The biological task of phase II randomized trial RADIOSA (NCT03940235) aims to identify predictive and prognostic biomarkers in the context of hormone sensitive oligoreccurent prostate cancer (PCa). The objective of the present study is to define whether a liquid biopsy-based high-risk mutational signature exist in this setting of patients able to strongly correlate with the oncological outcomes of interest and to distinguish the true oligometastatic patients from those who are going to develop a polymetastatic progression.

Material/Methods:

Oligorecurrent PCa pts with 3 or less bone or lymph nodal localizations where randomized 1:1 to receive SBRT alone (arm A) or SBRT + 6 months of ADT (arm B). For molecular biology analyses 10ml of blood were collected at one of the three timepoints indicated in the protocol, specifically: (i) time of randomization, (ii) follow-up visits and (iii) the eventual clinical progression ( Figure 1 ).

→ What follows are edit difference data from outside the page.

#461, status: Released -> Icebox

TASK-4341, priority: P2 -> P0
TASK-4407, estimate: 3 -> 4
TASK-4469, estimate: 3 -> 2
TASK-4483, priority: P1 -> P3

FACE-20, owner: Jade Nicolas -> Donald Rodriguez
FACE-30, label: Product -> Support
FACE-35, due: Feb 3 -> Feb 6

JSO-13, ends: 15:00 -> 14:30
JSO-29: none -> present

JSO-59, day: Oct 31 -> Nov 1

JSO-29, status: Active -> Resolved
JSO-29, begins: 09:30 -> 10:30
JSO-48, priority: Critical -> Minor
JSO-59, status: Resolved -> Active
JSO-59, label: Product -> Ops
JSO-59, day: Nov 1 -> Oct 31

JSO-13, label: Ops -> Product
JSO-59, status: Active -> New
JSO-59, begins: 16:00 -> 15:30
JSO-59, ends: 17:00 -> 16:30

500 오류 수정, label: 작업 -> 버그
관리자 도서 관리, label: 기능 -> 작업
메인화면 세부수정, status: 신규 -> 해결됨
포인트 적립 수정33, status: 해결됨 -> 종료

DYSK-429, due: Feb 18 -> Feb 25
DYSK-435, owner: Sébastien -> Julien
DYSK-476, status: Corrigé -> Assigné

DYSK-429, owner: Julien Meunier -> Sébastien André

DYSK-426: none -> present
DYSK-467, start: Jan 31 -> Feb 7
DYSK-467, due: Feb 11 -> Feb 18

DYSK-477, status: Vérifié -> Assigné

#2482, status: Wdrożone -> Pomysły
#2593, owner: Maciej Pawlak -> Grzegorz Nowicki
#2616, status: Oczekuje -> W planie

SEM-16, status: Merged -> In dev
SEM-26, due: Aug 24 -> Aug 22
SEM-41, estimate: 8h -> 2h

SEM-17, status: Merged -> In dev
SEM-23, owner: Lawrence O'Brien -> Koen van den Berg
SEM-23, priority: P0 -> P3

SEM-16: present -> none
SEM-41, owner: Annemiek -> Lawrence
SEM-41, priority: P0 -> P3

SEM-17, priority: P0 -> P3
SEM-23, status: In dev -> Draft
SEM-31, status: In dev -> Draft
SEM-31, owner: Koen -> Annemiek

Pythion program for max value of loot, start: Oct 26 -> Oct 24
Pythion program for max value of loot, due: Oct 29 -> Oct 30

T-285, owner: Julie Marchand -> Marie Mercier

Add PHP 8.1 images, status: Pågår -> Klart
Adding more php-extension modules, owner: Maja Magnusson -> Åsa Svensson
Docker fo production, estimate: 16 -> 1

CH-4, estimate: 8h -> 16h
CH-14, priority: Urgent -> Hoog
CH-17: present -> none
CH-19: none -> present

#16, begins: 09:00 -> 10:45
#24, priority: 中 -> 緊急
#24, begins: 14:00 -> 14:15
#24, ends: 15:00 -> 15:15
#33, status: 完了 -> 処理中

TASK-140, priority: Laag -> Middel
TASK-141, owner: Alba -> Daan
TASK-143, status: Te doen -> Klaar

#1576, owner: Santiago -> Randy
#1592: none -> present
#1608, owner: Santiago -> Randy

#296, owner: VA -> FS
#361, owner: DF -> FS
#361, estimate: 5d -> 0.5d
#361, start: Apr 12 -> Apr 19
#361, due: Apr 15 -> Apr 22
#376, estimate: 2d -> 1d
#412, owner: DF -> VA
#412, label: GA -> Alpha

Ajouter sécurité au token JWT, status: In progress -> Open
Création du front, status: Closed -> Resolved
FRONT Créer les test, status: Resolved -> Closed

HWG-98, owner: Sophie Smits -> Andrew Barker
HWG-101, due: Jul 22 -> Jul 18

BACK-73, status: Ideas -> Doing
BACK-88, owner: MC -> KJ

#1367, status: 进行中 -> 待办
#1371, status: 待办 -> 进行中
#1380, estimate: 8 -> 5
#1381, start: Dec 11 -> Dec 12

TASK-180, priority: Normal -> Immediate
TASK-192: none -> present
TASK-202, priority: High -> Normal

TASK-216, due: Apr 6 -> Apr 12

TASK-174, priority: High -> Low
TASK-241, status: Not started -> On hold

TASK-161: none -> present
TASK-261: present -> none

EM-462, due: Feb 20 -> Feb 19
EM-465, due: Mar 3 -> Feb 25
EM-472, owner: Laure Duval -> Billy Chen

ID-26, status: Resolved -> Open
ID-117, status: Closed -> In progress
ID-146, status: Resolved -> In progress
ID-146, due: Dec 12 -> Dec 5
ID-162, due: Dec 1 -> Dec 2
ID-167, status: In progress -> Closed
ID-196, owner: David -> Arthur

Blood was collected in Roche Cell-Free DNA Collection Tubes® (Roche, Switzerland) and processed within 24 h. Plasma was separated by centrifugation at 2,000 × g for 10 min at 4°C. Next, to further purify plasma from corpuscular cells, the supernatant is centrifuged at 20,000 × g for 10 min at 4°C. finally, the processed plasma will be stored at −80°C until analysis. ctDNA will be extracted from 2 ml of plasma using the Maxwell® RSC ccfDNA Plasma Kit, according to manufacturer instructions (Promega, Madison, Wisconsin, USA). Analyses will be carried out using the KAPA HyperPETE Pan Cancer Panel that targets 1321 target regions, 86 cancer related genes and 190 MSI loci. Library amplification will be carried manually according to manufacturer instructions. A total of 10-50 ng will be used following standardized thermal conditions. Libraries will be loaded on a NextSeq 550 (Illumina, San Diego, California, USA) following manufacturer instructions. Only single nucleotide variants with a minimum coverage depth of 500×, allele coverage and a quality score ≥ 20, and a minimum variant frequency of 1% will be reported.